Mit der Industrialisierung Anfang des 19. Jahrhunderts wurde es besonders schlimm – Menschen mussten so gut wie die ganze Zeit arbeiten. Gleichzeitig haben sich ArbeiterInnen auch zu organisieren begonnen, Gewerkschaften wurden gegründet und die Forderung nach mir wurde laut. Nach dem zweiten Weltkrieg dann wurde erst eine Woche gewerkschaftlich erkämpft, dann zwei, drei … und heute eben fünf. Die Entwicklung ist, hoffe ich, aber noch nicht abgeschlossen!

Sind Sie käuflich?

(Wird rot und wütend) NEIN! Niemals! Ich bin unbezahlbar und ein unantastbares Recht. Mich kann man in Geld nicht abgelten. Es ist sogar per Gesetz verboten, auf mich zu verzichten oder mich in bare Münze umzuwandeln.

Wenn Sie so ein unantastbares Recht sind – warum haben dann manche Menschen trotzdem keinen Urlaub?

Nun, das kann verschiedene Gründe haben: Manche haben zwar formal Urlaub, aber sie hören im Urlaub nicht auf zu arbeiten. Weil sie von Arbeitgeber_innen unter Druck gesetzt werden oder selbst glauben, dass sie das machen müssen oder wollen. Andere haben mich deshalb nicht, weil sie in keinem Anstellungsverhältnis sind – weil sie zum Beispiel illegalisiert, selbständig oder in freien Dienstverträgen arbeiten. Manche suchen sich das so aus, viele haben aber gar keine Wahl. Und dann gibt es auch Menschen, die keine Arbeit haben und deshalb auch keinen Urlaub. Das finde ich besonders blöd – denn auf meine Vorzüge sollte niemand verzichten müssen!

Ihr Name, was bedeutet der eigentlich? Ur-Laub?

Das kommt vom mittelhochdeutschen urloup – wortwörtlich heißt das etwas wie Erlaubnis.
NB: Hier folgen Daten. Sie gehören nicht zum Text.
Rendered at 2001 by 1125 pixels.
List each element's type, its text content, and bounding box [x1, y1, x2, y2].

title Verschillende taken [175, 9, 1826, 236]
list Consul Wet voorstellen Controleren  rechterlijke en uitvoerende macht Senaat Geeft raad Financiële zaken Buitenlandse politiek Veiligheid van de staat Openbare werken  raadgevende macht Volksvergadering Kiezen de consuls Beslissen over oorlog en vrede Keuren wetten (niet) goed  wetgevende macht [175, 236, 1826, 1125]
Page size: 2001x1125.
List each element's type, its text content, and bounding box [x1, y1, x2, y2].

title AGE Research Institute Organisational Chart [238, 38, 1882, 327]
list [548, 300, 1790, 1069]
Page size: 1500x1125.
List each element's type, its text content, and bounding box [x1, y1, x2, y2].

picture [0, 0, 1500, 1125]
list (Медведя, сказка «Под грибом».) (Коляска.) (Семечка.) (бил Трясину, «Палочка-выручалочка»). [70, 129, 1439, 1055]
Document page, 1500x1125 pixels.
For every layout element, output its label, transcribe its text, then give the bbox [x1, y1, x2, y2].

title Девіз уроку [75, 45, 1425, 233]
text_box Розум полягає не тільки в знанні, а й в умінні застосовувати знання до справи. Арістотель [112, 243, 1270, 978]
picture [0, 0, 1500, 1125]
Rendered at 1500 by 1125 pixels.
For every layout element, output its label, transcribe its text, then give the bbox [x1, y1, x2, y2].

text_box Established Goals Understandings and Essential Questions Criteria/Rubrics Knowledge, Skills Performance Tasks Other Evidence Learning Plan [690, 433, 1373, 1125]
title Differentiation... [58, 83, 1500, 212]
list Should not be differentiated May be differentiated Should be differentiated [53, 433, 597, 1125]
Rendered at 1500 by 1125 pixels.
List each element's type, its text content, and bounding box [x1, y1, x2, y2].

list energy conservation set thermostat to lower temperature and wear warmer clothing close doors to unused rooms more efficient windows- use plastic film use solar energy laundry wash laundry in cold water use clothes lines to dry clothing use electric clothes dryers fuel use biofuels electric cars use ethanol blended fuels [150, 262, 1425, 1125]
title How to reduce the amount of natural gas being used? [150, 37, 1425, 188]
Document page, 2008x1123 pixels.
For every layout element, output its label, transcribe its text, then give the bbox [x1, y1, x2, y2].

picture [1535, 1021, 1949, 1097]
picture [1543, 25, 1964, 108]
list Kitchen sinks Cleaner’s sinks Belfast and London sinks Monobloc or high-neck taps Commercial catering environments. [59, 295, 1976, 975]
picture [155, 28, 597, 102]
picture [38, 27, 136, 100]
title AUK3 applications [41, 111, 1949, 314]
Und um Erlaubnis haben die Ritter bitten müssen, wenn sie sich mal vom Chef entfernen wollten.

Und woher kommt es, dass die Schulferien so lange sind?

Nun ja, diese Geschichte hat mit „Urlaub“ eigentlich wenig zu tun – Kinder wurden deshalb im Sommer schulfrei gestellt, weil sie auf den Feldern arbeiten mussten. Der Sommer ist eine arbeitsintensive Zeit in der Landwirtschaft – und damit Bauern und Bäuerinnen ihren Nachwuchs überhaupt zur Schule schicken konnten, musst ihre Arbeitskraft über den Sommer gewährt bleiben. „Urlaub am Bauernhof“ schaut da heute natürlich anders aus.

Aktuell wurde wieder diskutiert, dass die Schulferien, die ja neun Wochen lang sind, gekürzt werden sollten …

Ich möchte ja nicht eingebildet klingen, aber ich finde mich selbst schon ziemlich toll. In dem Sinne würde ich den Spieß gerne umdrehen und fragen: warum nicht allen mehr von mir geben?

Danke für das Gespräch und gute Erholung!